**Description of the task:** Reproduce all of the entries below exactly, without a single change.

**Exercise data:**
◆ ◆ ◆
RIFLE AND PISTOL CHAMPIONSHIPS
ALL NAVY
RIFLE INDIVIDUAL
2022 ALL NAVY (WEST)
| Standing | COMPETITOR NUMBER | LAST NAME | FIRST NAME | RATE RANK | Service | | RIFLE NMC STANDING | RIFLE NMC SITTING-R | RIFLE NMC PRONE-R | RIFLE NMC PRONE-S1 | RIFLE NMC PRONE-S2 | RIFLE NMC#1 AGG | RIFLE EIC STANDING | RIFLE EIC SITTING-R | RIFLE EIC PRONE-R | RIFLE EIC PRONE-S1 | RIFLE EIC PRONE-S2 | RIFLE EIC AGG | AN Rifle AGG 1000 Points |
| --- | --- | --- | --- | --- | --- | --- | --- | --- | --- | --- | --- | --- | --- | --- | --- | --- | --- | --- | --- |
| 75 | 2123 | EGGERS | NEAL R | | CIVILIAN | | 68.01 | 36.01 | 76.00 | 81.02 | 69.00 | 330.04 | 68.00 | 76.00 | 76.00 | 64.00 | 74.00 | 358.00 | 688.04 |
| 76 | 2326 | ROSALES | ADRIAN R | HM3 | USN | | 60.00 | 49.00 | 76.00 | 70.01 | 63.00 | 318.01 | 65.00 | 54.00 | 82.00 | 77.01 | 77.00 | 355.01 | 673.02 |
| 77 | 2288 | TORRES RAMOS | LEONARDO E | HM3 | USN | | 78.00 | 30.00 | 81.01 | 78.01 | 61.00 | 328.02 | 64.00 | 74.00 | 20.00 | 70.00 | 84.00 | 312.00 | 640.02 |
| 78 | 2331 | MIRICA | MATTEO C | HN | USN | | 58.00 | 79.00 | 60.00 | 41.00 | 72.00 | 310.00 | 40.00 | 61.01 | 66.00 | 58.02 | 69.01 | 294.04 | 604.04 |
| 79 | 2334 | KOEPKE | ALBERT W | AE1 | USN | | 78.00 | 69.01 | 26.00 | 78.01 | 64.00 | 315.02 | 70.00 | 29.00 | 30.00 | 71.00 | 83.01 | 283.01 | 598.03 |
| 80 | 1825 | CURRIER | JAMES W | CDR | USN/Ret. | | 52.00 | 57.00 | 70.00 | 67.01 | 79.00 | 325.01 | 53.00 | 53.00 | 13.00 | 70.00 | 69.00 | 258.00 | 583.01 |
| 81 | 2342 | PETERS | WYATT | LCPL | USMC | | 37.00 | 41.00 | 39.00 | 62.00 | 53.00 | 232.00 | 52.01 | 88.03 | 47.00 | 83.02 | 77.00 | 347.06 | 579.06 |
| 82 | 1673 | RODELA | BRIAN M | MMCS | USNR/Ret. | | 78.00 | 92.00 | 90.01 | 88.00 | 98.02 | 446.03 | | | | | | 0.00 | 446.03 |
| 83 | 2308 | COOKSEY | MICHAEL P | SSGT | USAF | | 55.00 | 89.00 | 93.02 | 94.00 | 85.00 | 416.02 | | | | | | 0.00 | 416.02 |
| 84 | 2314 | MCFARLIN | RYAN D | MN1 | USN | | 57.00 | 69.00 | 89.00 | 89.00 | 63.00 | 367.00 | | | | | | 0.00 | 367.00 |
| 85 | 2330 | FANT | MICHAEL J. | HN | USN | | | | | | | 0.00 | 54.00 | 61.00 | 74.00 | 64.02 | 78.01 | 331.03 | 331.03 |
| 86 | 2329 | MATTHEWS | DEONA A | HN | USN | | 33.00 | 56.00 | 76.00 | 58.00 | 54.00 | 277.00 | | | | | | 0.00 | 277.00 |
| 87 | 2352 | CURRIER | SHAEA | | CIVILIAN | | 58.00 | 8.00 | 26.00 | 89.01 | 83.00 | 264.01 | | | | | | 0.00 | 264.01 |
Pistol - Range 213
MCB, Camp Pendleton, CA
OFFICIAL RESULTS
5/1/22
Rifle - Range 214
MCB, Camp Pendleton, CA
◆ ◆ ◆
**Final answer:**
RIFLE AND PISTOL CHAMPIONSHIPS
ALL NAVY
RIFLE INDIVIDUAL
2022 ALL NAVY (WEST)
| Standing | COMPETITOR NUMBER | LAST NAME | FIRST NAME | RATE RANK | Service | | RIFLE NMC STANDING | RIFLE NMC SITTING-R | RIFLE NMC PRONE-R | RIFLE NMC PRONE-S1 | RIFLE NMC PRONE-S2 | RIFLE NMC#1 AGG | RIFLE EIC STANDING | RIFLE EIC SITTING-R | RIFLE EIC PRONE-R | RIFLE EIC PRONE-S1 | RIFLE EIC PRONE-S2 | RIFLE EIC AGG | AN Rifle AGG 1000 Points |
| --- | --- | --- | --- | --- | --- | --- | --- | --- | --- | --- | --- | --- | --- | --- | --- | --- | --- | --- | --- |
| 75 | 2123 | EGGERS | NEAL R | | CIVILIAN | | 68.01 | 36.01 | 76.00 | 81.02 | 69.00 | 330.04 | 68.00 | 76.00 | 76.00 | 64.00 | 74.00 | 358.00 | 688.04 |
| 76 | 2326 | ROSALES | ADRIAN R | HM3 | USN | | 60.00 | 49.00 | 76.00 | 70.01 | 63.00 | 318.01 | 65.00 | 54.00 | 82.00 | 77.01 | 77.00 | 355.01 | 673.02 |
| 77 | 2288 | TORRES RAMOS | LEONARDO E | HM3 | USN | | 78.00 | 30.00 | 81.01 | 78.01 | 61.00 | 328.02 | 64.00 | 74.00 | 20.00 | 70.00 | 84.00 | 312.00 | 640.02 |
| 78 | 2331 | MIRICA | MATTEO C | HN | USN | | 58.00 | 79.00 | 60.00 | 41.00 | 72.00 | 310.00 | 40.00 | 61.01 | 66.00 | 58.02 | 69.01 | 294.04 | 604.04 |
| 79 | 2334 | KOEPKE | ALBERT W | AE1 | USN | | 78.00 | 69.01 | 26.00 | 78.01 | 64.00 | 315.02 | 70.00 | 29.00 | 30.00 | 71.00 | 83.01 | 283.01 | 598.03 |
| 80 | 1825 | CURRIER | JAMES W | CDR | USN/Ret. | | 52.00 | 57.00 | 70.00 | 67.01 | 79.00 | 325.01 | 53.00 | 53.00 | 13.00 | 70.00 | 69.00 | 258.00 | 583.01 |
| 81 | 2342 | PETERS | WYATT | LCPL | USMC | | 37.00 | 41.00 | 39.00 | 62.00 | 53.00 | 232.00 | 52.01 | 88.03 | 47.00 | 83.02 | 77.00 | 347.06 | 579.06 |
| 82 | 1673 | RODELA | BRIAN M | MMCS | USNR/Ret. | | 78.00 | 92.00 | 90.01 | 88.00 | 98.02 | 446.03 | | | | | | 0.00 | 446.03 |
| 83 | 2308 | COOKSEY | MICHAEL P | SSGT | USAF | | 55.00 | 89.00 | 93.02 | 94.00 | 85.00 | 416.02 | | | | | | 0.00 | 416.02 |
| 84 | 2314 | MCFARLIN | RYAN D | MN1 | USN | | 57.00 | 69.00 | 89.00 | 89.00 | 63.00 | 367.00 | | | | | | 0.00 | 367.00 |
| 85 | 2330 | FANT | MICHAEL J. | HN | USN | | | | | | | 0.00 | 54.00 | 61.00 | 74.00 | 64.02 | 78.01 | 331.03 | 331.03 |
| 86 | 2329 | MATTHEWS | DEONA A | HN | USN | | 33.00 | 56.00 | 76.00 | 58.00 | 54.00 | 277.00 | | | | | | 0.00 | 277.00 |
| 87 | 2352 | CURRIER | SHAEA | | CIVILIAN | | 58.00 | 8.00 | 26.00 | 89.01 | 83.00 | 264.01 | | | | | | 0.00 | 264.01 |
Pistol - Range 213
MCB, Camp Pendleton, CA
OFFICIAL RESULTS
5/1/22
Rifle - Range 214
MCB, Camp Pendleton, CA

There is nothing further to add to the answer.